Liquid Metal Battery est ainsi nommé parce que les poudres que ses chercheurs versent dans ses cellules de batterie sont chauffées jusqu'au point de fusion, lorsqu'elles se séparent naturellement en trois couches, les électrodes positives et négatives, et l'électrolyte qui les sépare. Ces matériaux désormais liquides sont hautement conducteurs, de sorte que les batteries peuvent être déchargées et chargées rapidement, acceptant une charge d'une milliseconde et la restituant la suivante, si nécessaire, pour aider à stabiliser les fluctuations de l'offre et de la demande sur le réseau électrique.

L'idée est née de Donald Sadoway, professeur de chimie au MIT, et de Gerbrand Ceder, professeur de science des matériaux au MIT, qui se sont demandé s'il serait possible d'inverser essentiellement des processus comme ceux utilisés pour fabriquer de l'aluminium. Par exemple, l'électricité est utilisée pour produire de l'aluminium à partir d'oxyde d'aluminium. Si cette réaction chimique pouvait se dérouler dans l'autre sens, elle produirait de l'électricité et le système fonctionnerait comme une batterie. L'étudiant diplômé de Sadoway, David Bradwell, a trouvé un moyen de récupérer l'électricité utilisée dans le processus.

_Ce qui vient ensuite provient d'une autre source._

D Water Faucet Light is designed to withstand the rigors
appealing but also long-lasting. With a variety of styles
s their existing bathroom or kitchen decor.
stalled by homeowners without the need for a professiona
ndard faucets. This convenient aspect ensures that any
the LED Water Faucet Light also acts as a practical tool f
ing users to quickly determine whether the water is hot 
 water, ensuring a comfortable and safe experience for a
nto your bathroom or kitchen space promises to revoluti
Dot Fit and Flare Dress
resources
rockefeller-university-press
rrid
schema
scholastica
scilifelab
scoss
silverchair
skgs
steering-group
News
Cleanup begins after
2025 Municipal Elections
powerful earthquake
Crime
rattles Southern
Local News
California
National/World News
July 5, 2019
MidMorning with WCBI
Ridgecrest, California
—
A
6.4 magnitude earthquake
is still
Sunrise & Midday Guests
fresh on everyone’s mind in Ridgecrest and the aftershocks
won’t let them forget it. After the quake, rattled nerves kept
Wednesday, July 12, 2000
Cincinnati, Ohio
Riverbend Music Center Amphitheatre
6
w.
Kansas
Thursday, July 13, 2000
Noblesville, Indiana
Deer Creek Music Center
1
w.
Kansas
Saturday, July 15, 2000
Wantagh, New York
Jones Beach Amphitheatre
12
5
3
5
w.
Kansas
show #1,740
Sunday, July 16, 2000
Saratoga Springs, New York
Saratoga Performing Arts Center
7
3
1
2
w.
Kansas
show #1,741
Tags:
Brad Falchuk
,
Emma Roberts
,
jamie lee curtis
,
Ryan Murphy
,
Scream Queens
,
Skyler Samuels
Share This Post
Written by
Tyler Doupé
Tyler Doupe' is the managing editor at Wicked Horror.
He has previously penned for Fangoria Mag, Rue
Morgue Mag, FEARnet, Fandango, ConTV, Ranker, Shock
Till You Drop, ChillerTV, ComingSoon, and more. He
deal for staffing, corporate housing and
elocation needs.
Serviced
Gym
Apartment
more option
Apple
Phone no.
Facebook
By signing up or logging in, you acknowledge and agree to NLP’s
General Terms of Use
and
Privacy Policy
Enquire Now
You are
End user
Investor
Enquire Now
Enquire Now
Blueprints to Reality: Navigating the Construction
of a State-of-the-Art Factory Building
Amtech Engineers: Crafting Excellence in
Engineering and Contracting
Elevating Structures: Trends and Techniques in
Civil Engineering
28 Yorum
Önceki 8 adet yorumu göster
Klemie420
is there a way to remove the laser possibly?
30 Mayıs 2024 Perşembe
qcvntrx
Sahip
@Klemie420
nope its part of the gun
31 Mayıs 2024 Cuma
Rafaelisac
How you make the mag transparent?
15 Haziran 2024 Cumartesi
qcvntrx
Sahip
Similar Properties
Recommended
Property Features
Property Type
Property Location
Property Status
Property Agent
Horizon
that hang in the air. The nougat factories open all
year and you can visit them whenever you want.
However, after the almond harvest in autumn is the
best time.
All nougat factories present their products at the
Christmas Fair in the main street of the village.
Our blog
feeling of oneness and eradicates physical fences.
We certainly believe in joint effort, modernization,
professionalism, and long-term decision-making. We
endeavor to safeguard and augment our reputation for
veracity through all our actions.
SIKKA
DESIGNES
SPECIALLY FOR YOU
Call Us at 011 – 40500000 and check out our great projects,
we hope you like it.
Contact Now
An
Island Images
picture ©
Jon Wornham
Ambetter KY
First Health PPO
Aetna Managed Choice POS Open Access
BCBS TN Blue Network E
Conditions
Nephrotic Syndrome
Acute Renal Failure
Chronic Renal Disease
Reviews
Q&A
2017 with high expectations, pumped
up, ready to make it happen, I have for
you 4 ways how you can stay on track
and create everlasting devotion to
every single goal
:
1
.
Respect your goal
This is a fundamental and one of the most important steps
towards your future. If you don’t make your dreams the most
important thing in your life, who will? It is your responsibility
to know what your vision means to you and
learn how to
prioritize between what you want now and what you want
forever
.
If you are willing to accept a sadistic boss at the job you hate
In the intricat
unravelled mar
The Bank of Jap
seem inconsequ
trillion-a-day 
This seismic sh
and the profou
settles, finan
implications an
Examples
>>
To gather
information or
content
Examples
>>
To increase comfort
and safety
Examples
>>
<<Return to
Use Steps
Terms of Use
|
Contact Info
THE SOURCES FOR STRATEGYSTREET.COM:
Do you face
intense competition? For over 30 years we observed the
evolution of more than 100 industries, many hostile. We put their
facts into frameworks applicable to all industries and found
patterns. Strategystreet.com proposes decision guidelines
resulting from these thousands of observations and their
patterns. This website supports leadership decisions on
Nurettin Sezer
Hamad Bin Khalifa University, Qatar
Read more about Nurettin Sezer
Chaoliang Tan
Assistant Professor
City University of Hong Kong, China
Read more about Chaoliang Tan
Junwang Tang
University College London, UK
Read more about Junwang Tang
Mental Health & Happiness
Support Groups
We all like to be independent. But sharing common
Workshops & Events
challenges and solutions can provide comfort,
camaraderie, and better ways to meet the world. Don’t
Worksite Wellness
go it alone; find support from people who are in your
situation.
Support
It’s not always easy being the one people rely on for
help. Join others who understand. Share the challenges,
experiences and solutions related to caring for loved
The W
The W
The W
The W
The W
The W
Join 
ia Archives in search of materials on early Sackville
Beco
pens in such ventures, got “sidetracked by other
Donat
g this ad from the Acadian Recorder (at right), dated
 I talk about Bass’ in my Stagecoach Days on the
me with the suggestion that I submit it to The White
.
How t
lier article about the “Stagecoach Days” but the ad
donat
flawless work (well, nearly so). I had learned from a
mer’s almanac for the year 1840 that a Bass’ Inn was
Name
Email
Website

L'entreprise pense que la conception peut être construite dans des usines existantes avec une fabrication sous contrat, et comme il n'est pas nécessaire de construire ses propres usines au début, ses coûts d'investissement seraient considérablement réduits. Pourtant, jusqu'à ce que la technologie atteigne la production de masse, ses coûts seront relativement élevés. C'est là qu'un peu de connaissance du marché est important. La décision du fondateur de construire des batteries qui sont non seulement capables de stocker de grandes quantités d'énergie à faible coût, mais qui peuvent également répondre en quelques millisecondes, lui donnera accès à des marchés où il pourra facturer des prix élevés pour le stockage et la fourniture d'électricité au réseau pour compenser les fluctuations de l'offre et de la demande, ce qui devient important à mesure que l'énergie éolienne et solaire, qui est intermittente, est installée.

À mesure que l'échelle de production augmente et que les coûts baissent, Liquid Metal prévoit de desservir des marchés à plus grande échelle, tels que l'achat d'électricité bon marché la nuit et la vente au milieu de la journée, lorsque les prix sont plus élevés. Parce que la technologie est flexible, l'entreprise peut décider comment utiliser la capacité de sa batterie, en choisissant toujours le marché le plus lucratif.

Liquid Metal compte profiter de deux opportunités créées par le gouvernement. Le premier est en fait un produit de la déréglementation : le gouvernement a mis en place un cadre pour établir des marchés ouverts pour l'électricité. Cela permet à l'entreprise de s'enregistrer en tant que fournisseur d'électricité indépendant sans passer par un service public ni demander aux régulateurs d'autoriser les services publics à facturer le service. Cela donne même à une petite entreprise une voie claire pour gagner de l'argent. L'entreprise pourrait également bénéficier d'une décision de la Federal Energy Regulatory Commission selon laquelle les technologies offrant des temps de réponse rapides peuvent être mieux payées pour leurs services. Cela pourrait donner à ces technologies un avantage sur les centrales électriques existantes, qui peuvent prendre plusieurs minutes pour répondre.



Liquid Metal Battery fait toujours face à des défis, tels que la confirmation que ses cellules sont suffisamment durables pour que l'économie fonctionne. Même avec des coûts d'investissement relativement faibles, elle peut être amenée à faire appel à des partenaires, comme Total, pour l'aider non seulement sur le financement, mais aussi sur l'expérience des opérations de grande envergure. Liquid Metal prévoit d'annoncer un nouveau financement, cette fois de sociétés de capital-risque, dans les semaines à venir.